La Ville de Vélizy-Villacoublay poursuit son engagement en matière d’innovation urbaine. Marouen Touibi, nouvellement élu conseiller municipal délégué à la Ville Intelligente, porte une ambition claire : continuer de faire de Vélizy un territoire pionnier où la technologie est au service du quotidien de chaque Vélizien.
Les Échos : Qu’est-ce qu’une ville intelligente selon vous ?
Marouen Touibi : On associe souvent la ville intelligente au numérique et aux technologies. Pourtant, elle va bien plus loin. Son objectif premier est d’optimiser le fonctionnement global de la ville et d’améliorer la qualité des services rendus aux habitants. C’est une approche d’ensemble, pensée pour le bien-être de tous. Elle repose sur l’analyse des usages pour ensuite adapter les aménagements, rendre la ville plus sûre, plus écologique et plus écoresponsable, tout en maîtrisant voire en réduisant la facture. Mon rôle est de veiller à ce que l’innovation profite à tous : aux familles, aux seniors, aux jeunes, aux entreprises.
En quoi Vélizy-Villacoublay est-elle un exemple dans ce domaine ?
Vélizy-Villacoublay se distingue par une approche très opérationnelle de la ville intelligente, tournée vers l’efficacité et l’aide à la décision. Concrètement, cela se traduit par la dématérialisation croissante des démarches et par un travail transversal entre les services pour les simplifier.
Cette stratégie a des effets tangibles au quotidien, tant dans les équipements municipaux que dans l’espace public : déploiement de capteurs dans les bâtiments, développement de la vidéosurveillance, recours à la géothermie, mise en place d’une identité numérique certifiée… sans oublier une offre riche d’applications et de portails numériques.
Comment évitez-vous la fracture numérique ?

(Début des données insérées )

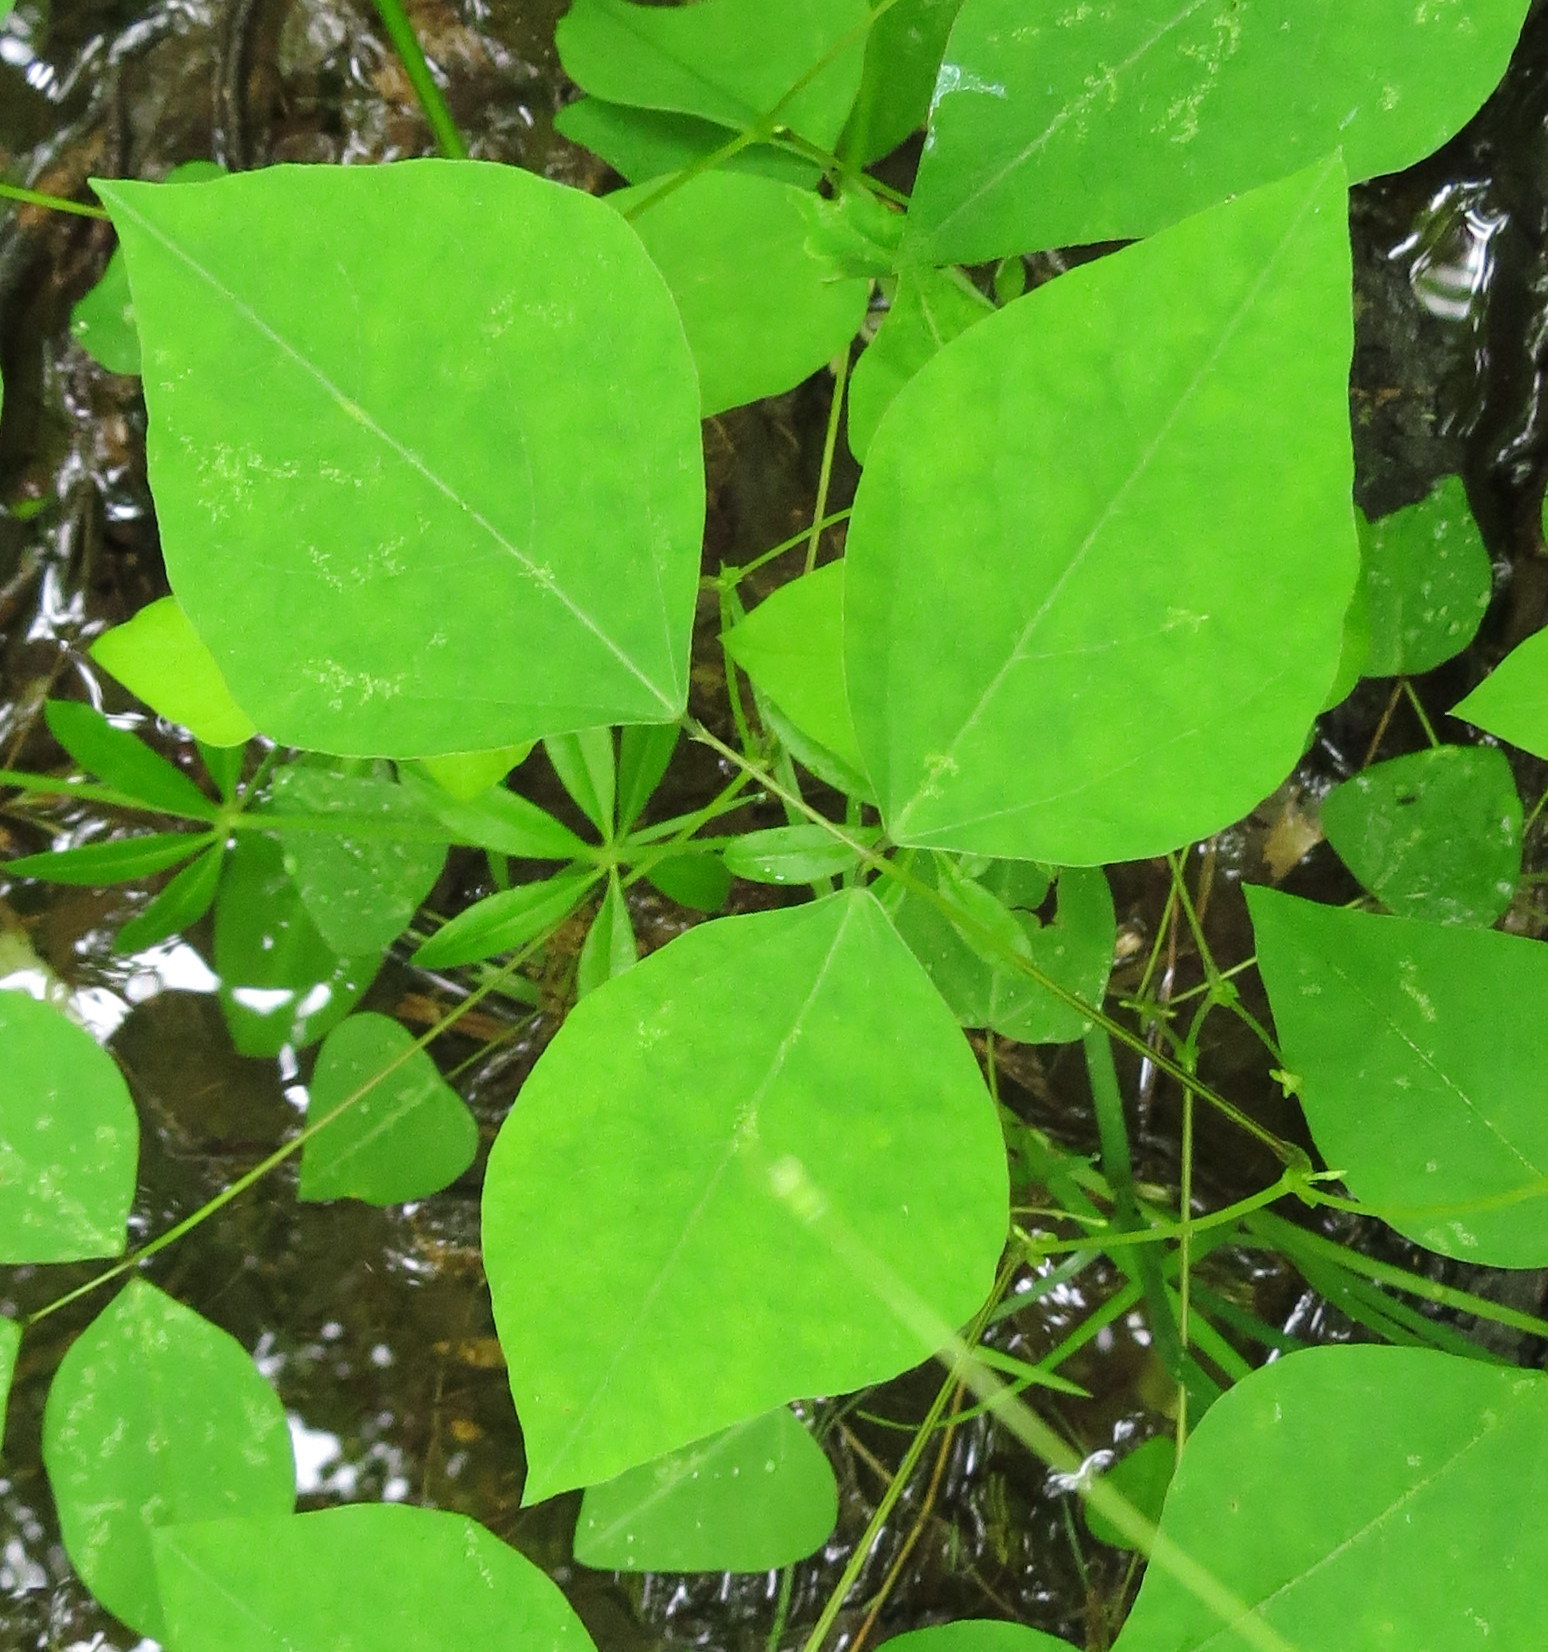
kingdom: Plantae
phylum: Tracheophyta
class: Magnoliopsida
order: Fabales
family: Fabaceae
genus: Amphicarpaea
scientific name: Amphicarpaea bracteata
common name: American hog peanut
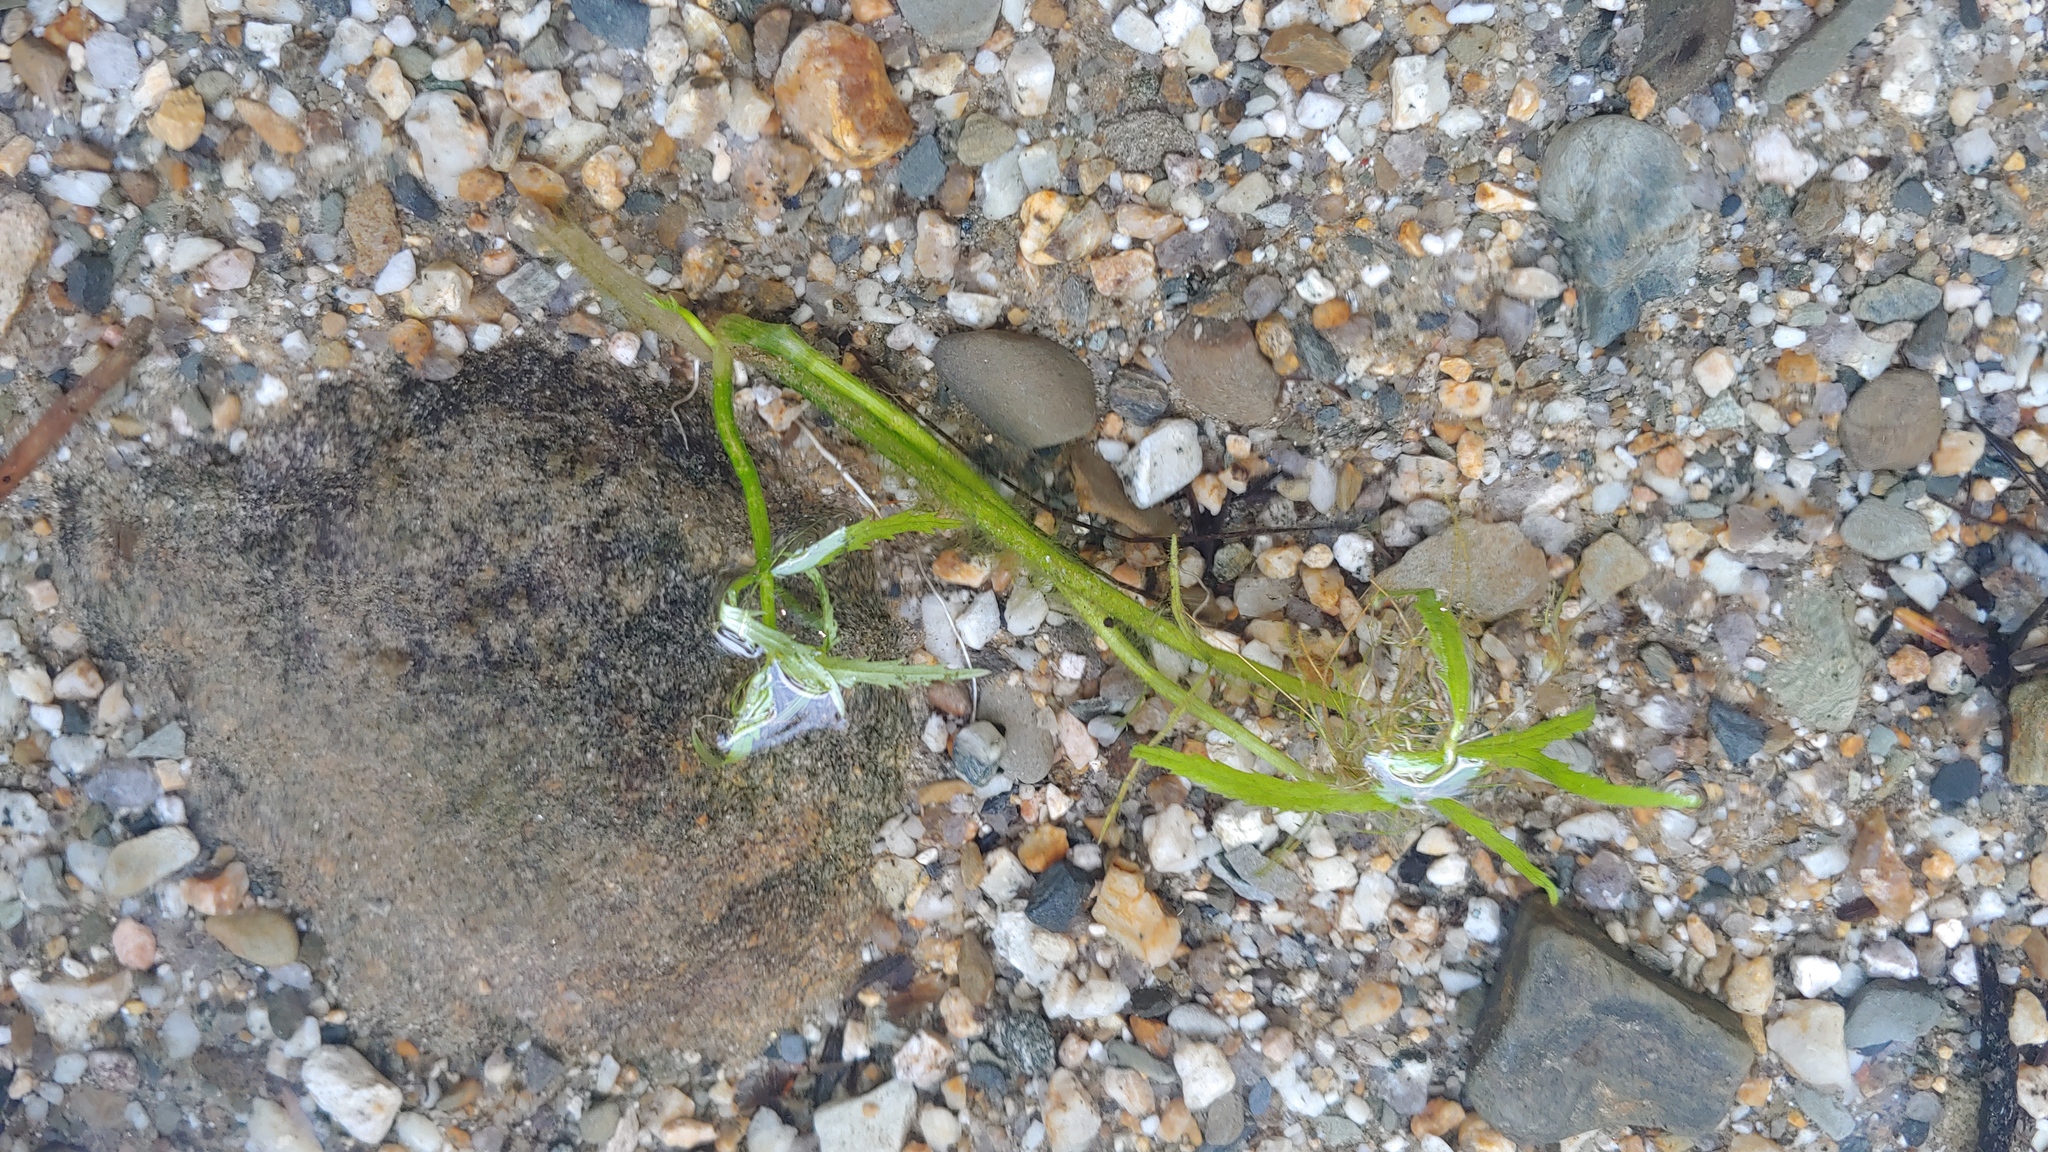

L’enjeu est d’accompagner tous les habitants vers ces nouveaux usages, sans laisser personne de côté. Cela passe d’abord par la formation et des ateliers numériques pour aider chacun à s’approprier les outils, avec un accompagnement de proximité et une sensibilisation aux bons usages. La prévention face aux arnaques et aux risques en ligne fait partie intégrante de cette démarche. La cybersécurité est d’ailleurs un enjeu majeur, en interne comme pour les usagers. Mais le numérique ne remplace pas l’humain : une présence physique est toujours assurée dans les accueils. La Ville s’appuie au quotidien sur son guichet unique pour faciliter les démarches, et sur son service communication qui publie régulièrement des tutoriels en ligne et articles de sensibilisation.
Quels sont les projets à venir ?
Nous aurons dans les semaines à venir deux nouveaux portails en ligne. Un pour la location de salle pour pouvoir voir la disponibilité des salles et effectuer sa réservation directement en ligne... et un pour le cimetière, qui est déjà en ligne, pour connaître les travaux en cours ou obtenir l’emplacement d’une concession. Nous avons à cœur d’utiliser la technologie pour faciliter le quotidien. Notre objectif est d'imaginer des applications utiles, éthiques et accessibles à tous.
À quoi ressemblera concrètement la ville dans 10 ans ?
On pourrait imaginer une ville encore plus réactive. Grâce à un jumeau numérique par exemple, une maquette 3D du territoire alimentée en données réelles : trafic, énergie, météo… Il serait possible de simuler les projets avant leur réalisation : densité, mobilités, impacts sur le cadre de vie. Cela serait une aide précieuse à la décision. La ville pourrait ainsi s’adapter en continu et proposer des services toujours plus en phase avec les usages. Une ville plus agile, guidée par la donnée, au service du quotidien des habitants.